Den Einwand des Kultusministeriums als Prozessvertreter des Landes, dafür sei er bei zwei anderen Aufgaben im Vorteil gewesen, ließ der VGH nicht gelten. Die Auswahl werde nicht dadurch besser, dass das Verbot der Bevorzugung gleich „mehrfach verletzt“ werde. Fazit des Beschlusses: Es sei „gezielt eine Aufgabe ausgewählt“ worden, bei der der favorisierte Bewerber besser aussehen würde; mit dem Gebot der Chancengleichheit lasse sich dies nicht vereinbaren.

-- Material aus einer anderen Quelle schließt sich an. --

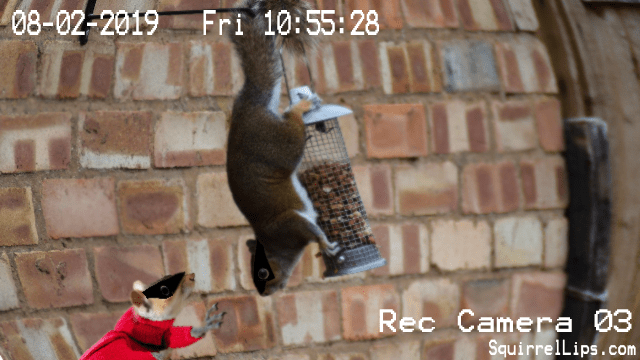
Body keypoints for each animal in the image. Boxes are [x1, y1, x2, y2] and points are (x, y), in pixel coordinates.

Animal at [79, 272, 225, 360]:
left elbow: (176, 336)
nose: (192, 275)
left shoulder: (165, 336)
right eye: (164, 290)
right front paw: (206, 324)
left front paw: (202, 326)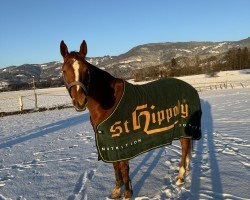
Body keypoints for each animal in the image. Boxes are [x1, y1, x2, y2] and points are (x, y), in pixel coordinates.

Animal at [60, 39, 201, 199]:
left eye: (87, 71)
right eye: (64, 70)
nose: (80, 101)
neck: (107, 100)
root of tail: (190, 87)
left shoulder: (121, 140)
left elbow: (123, 167)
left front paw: (127, 193)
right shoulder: (109, 141)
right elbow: (116, 167)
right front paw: (116, 190)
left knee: (184, 148)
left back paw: (180, 176)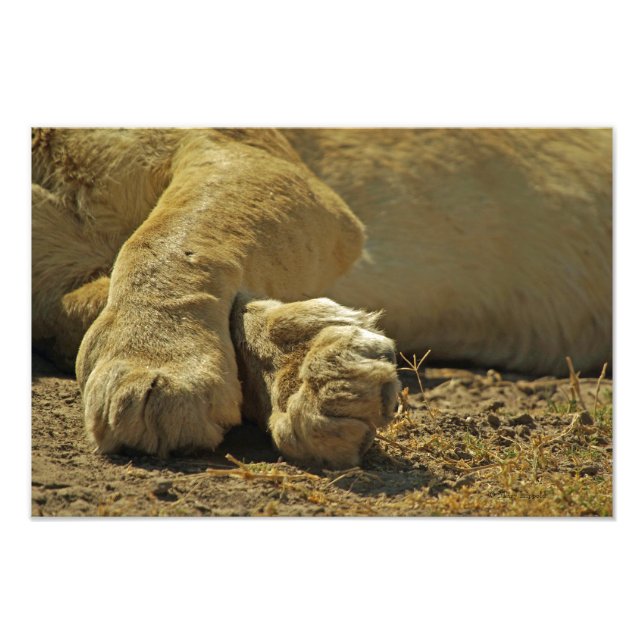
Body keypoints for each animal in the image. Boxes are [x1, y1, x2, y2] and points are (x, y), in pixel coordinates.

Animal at [31, 128, 612, 468]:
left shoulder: (252, 154)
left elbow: (170, 238)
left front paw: (158, 365)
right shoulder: (50, 282)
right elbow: (80, 312)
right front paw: (313, 369)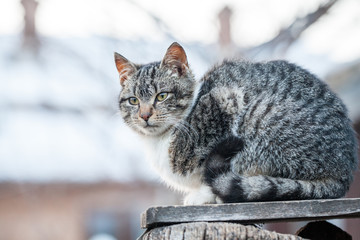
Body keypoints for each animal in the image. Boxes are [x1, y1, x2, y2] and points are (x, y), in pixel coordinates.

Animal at [114, 41, 358, 204]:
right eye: (133, 101)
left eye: (162, 96)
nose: (144, 115)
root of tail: (344, 171)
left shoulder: (226, 100)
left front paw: (205, 194)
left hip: (260, 118)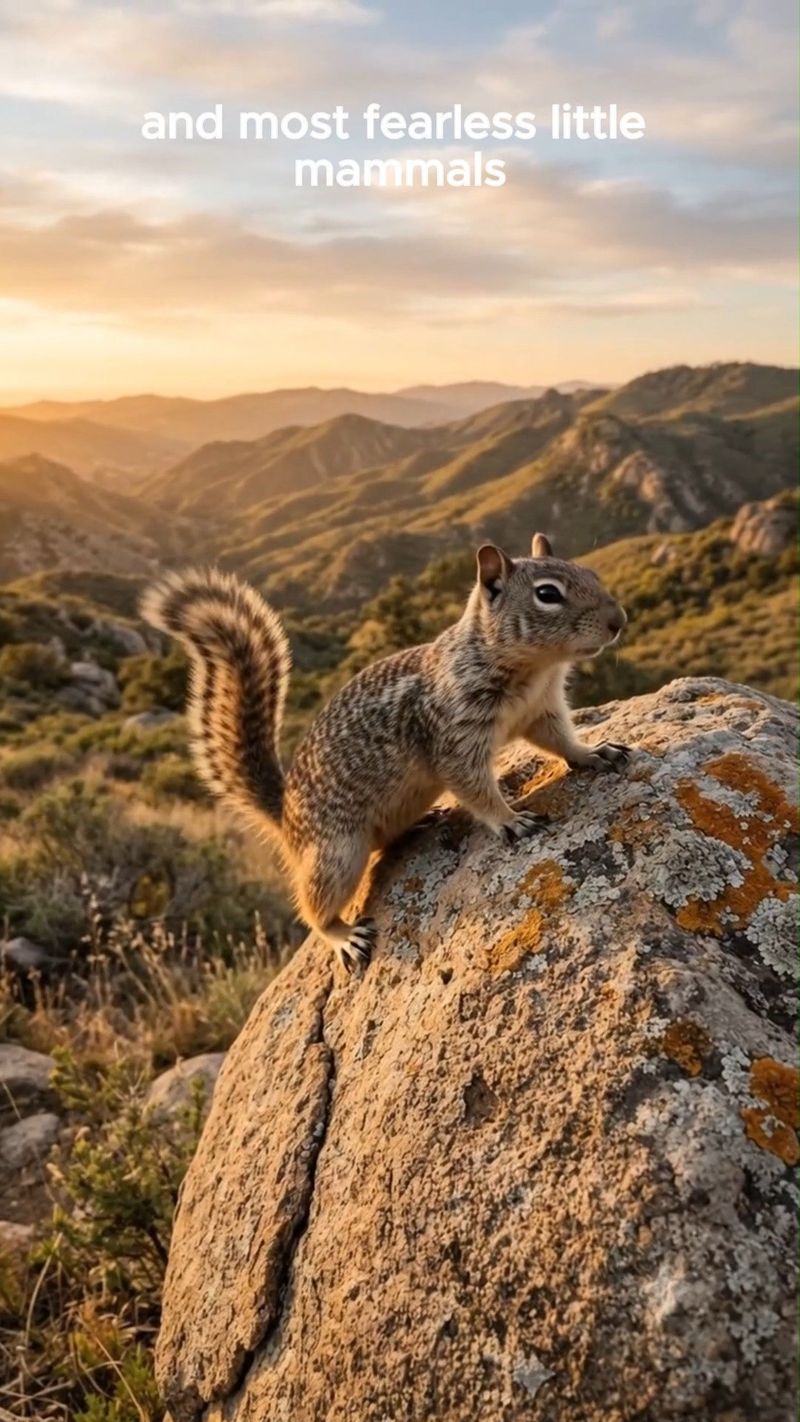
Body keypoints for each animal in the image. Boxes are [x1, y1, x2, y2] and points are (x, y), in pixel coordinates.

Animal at [141, 533, 629, 973]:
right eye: (548, 594)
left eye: (590, 573)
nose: (619, 619)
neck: (532, 669)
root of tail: (284, 813)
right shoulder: (454, 736)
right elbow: (475, 786)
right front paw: (510, 819)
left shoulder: (541, 710)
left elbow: (561, 740)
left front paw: (594, 752)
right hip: (337, 856)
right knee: (313, 907)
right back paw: (343, 935)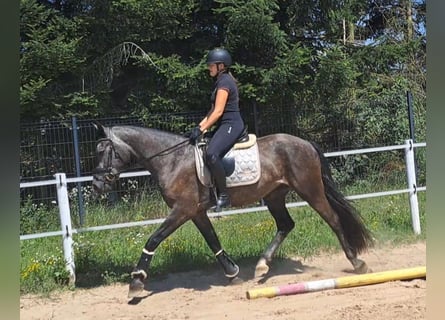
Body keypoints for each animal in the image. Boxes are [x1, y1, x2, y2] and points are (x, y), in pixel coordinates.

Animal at [91, 122, 372, 298]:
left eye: (104, 151)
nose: (96, 185)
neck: (171, 160)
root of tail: (304, 143)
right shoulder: (196, 212)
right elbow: (212, 239)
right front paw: (232, 272)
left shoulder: (183, 210)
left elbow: (154, 239)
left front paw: (136, 282)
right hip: (274, 195)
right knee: (285, 224)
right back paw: (262, 266)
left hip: (310, 190)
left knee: (333, 219)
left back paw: (357, 263)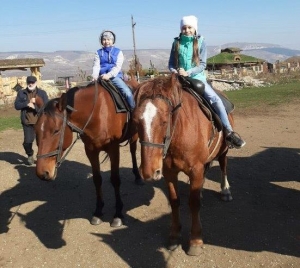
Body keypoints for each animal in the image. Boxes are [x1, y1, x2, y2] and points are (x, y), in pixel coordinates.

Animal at [34, 80, 142, 227]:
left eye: (56, 130)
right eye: (35, 130)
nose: (42, 173)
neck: (98, 112)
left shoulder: (114, 149)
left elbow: (115, 179)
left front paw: (118, 213)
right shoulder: (91, 151)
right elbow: (97, 179)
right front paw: (98, 211)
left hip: (134, 135)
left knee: (133, 151)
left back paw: (137, 176)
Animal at [134, 73, 234, 255]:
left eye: (164, 120)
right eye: (136, 121)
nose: (148, 172)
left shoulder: (195, 169)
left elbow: (193, 204)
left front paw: (195, 240)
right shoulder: (169, 172)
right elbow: (175, 202)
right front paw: (174, 236)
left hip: (223, 150)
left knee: (223, 166)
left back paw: (225, 191)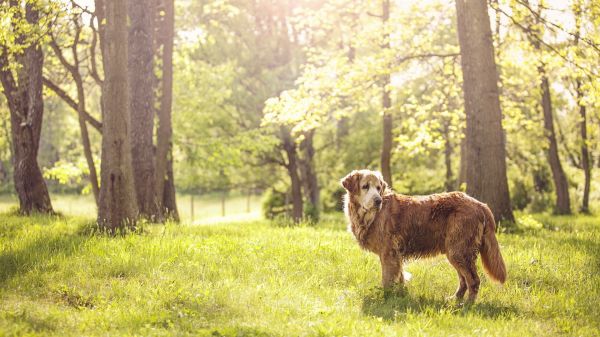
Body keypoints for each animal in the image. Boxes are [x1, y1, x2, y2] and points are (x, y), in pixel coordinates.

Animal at [342, 169, 506, 300]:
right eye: (365, 186)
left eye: (378, 188)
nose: (378, 200)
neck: (370, 216)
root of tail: (480, 204)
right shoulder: (395, 254)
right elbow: (400, 277)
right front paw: (400, 296)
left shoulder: (388, 253)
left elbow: (387, 280)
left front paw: (385, 299)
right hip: (455, 252)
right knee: (463, 280)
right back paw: (454, 300)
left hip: (458, 251)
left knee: (473, 281)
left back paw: (467, 305)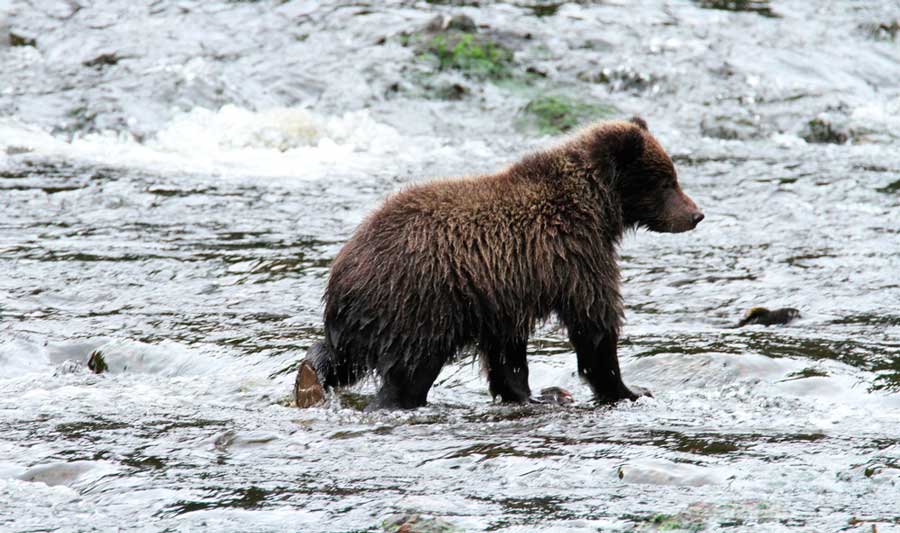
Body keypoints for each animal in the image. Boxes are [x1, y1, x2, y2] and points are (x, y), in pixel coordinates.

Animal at [294, 116, 704, 410]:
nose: (696, 214)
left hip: (366, 317)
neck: (598, 206)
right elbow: (594, 321)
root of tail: (344, 270)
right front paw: (629, 389)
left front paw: (532, 394)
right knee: (409, 372)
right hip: (418, 303)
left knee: (339, 357)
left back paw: (308, 378)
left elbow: (507, 352)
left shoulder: (502, 290)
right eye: (667, 180)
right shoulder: (574, 254)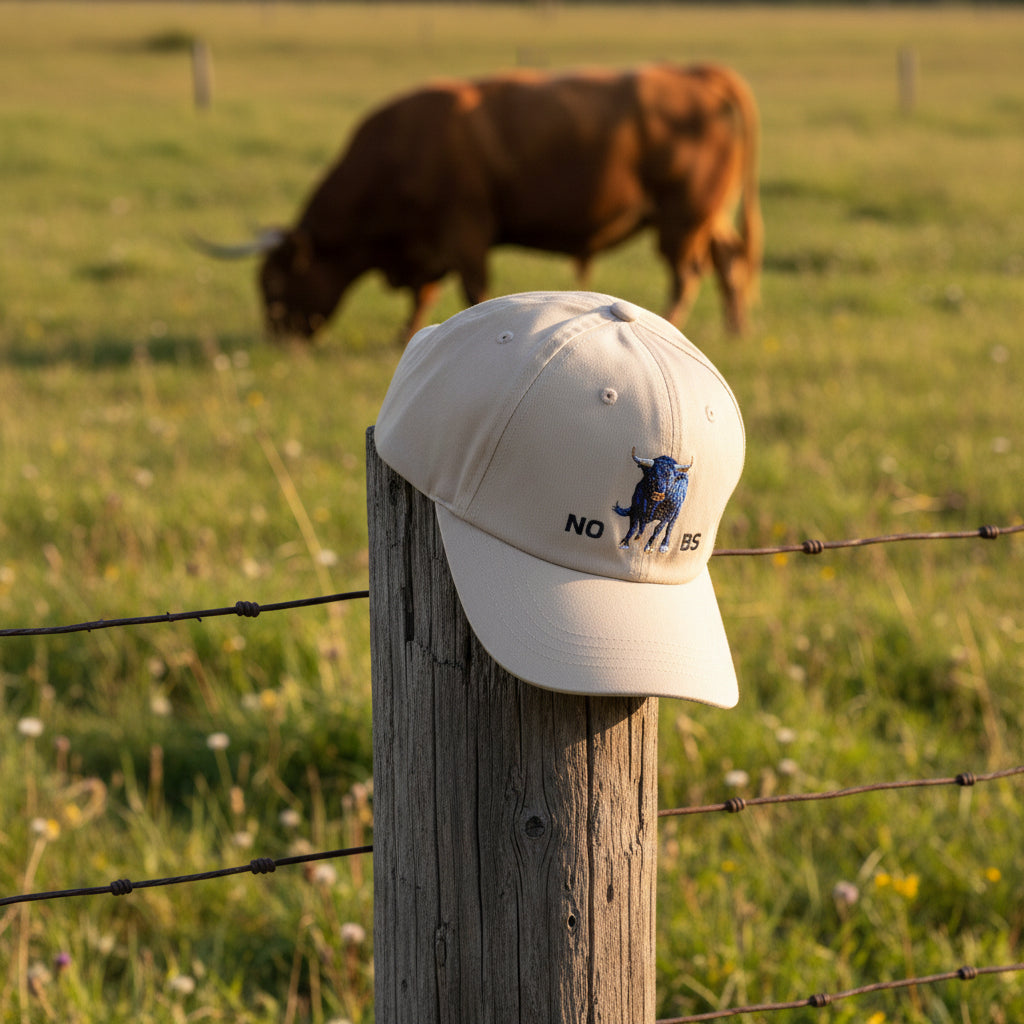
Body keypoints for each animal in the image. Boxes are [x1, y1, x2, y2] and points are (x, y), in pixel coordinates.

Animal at [197, 63, 761, 343]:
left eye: (273, 283)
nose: (276, 337)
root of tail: (694, 73)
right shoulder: (429, 246)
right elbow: (424, 295)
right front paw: (407, 334)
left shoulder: (463, 231)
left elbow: (471, 291)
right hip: (706, 218)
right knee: (727, 260)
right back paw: (735, 328)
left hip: (683, 218)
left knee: (687, 274)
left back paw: (673, 322)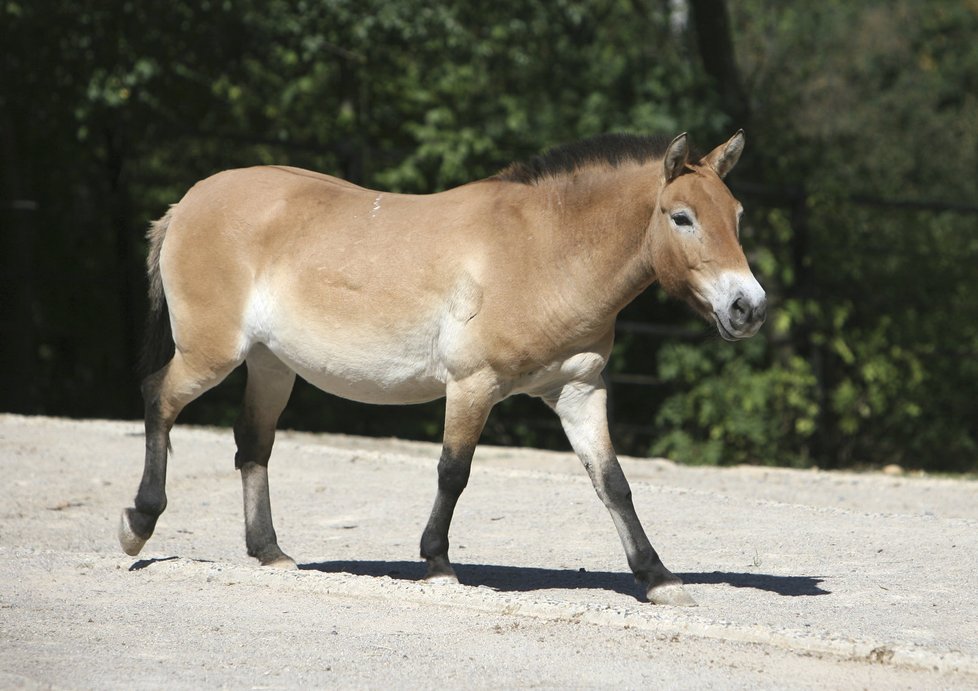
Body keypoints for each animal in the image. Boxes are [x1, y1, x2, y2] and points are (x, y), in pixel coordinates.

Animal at [120, 130, 764, 604]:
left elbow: (614, 483)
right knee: (159, 400)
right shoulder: (473, 386)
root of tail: (184, 206)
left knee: (253, 444)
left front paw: (658, 578)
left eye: (737, 214)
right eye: (681, 217)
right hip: (211, 355)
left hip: (271, 365)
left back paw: (269, 552)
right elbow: (453, 473)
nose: (748, 307)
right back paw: (140, 524)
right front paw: (436, 563)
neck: (543, 250)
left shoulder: (578, 391)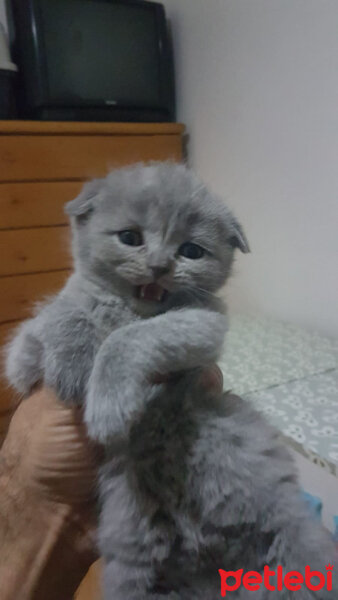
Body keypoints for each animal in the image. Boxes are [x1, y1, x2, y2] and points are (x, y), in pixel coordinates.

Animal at [4, 162, 336, 596]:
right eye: (130, 238)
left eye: (191, 251)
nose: (160, 266)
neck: (132, 308)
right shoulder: (25, 353)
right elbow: (56, 315)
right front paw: (71, 361)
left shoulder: (204, 322)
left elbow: (130, 338)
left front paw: (108, 405)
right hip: (133, 569)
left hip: (290, 533)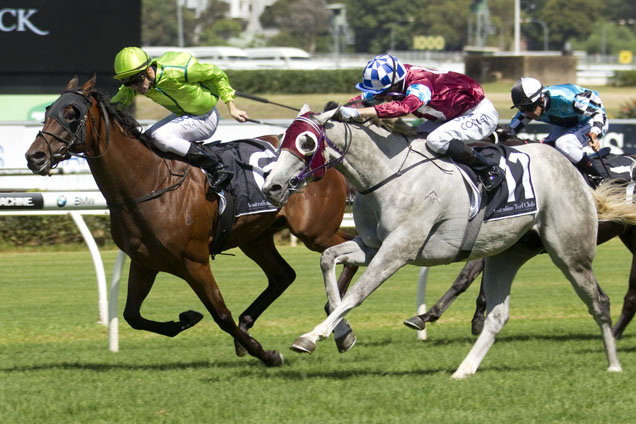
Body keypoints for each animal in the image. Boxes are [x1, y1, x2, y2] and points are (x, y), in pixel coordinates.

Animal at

Blamage auch für das Kultusressort

Nun muss die Stelle erneut ausgeschrieben werden – eine Blamage auch fürs Kultusressort von Susanne Eisenmann (CDU). Dort heißt es, der VGH-Beschluss entspreche „nicht unserer Einschätzung“; in der ersten Instanz habe man noch obsiegt. Die Vorbildfunktion des Landes sieht eine Sprecherin aber nicht infrage gestellt: Moniert werde nicht die Beurteilung oder das Auswahlverfahren an sich, sondern alleine das Thema der Arbeitsprobe. Um die Notengebung sei es mithin gar nicht gegangen – angesichts der Trickserei eine eher spitzfindige Ausrede. Immerhin liegt der Fall so, als würde ein Lehrer eine Klassenarbeit just zu jenem Thema schreiben lassen, von dem er weiß, dass sein Lieblingsschüler dabei einen enormen Wissensvorsprung hat.

Die Rolle der Seminarleiterin, die nicht zum ersten Mal mit Personalturbulenzen auffällt, wollte das Ministerium nicht bewerten. Veronika Gulde selbst – die Frau mit dem hohen Anspruch – wollte sich auf Anfrage nicht zu dem VGH-Beschluss äußern: Sie verwies auf die Auskunft des Kultusressorts. Indirekt bestätigte Gulde immerhin Informationen der StZ, wonach der Wunschkandidat den Bereich derzeit kommissarisch leitet. Dies sei aber „kein Präjudiz für die endgültige Besetzung“.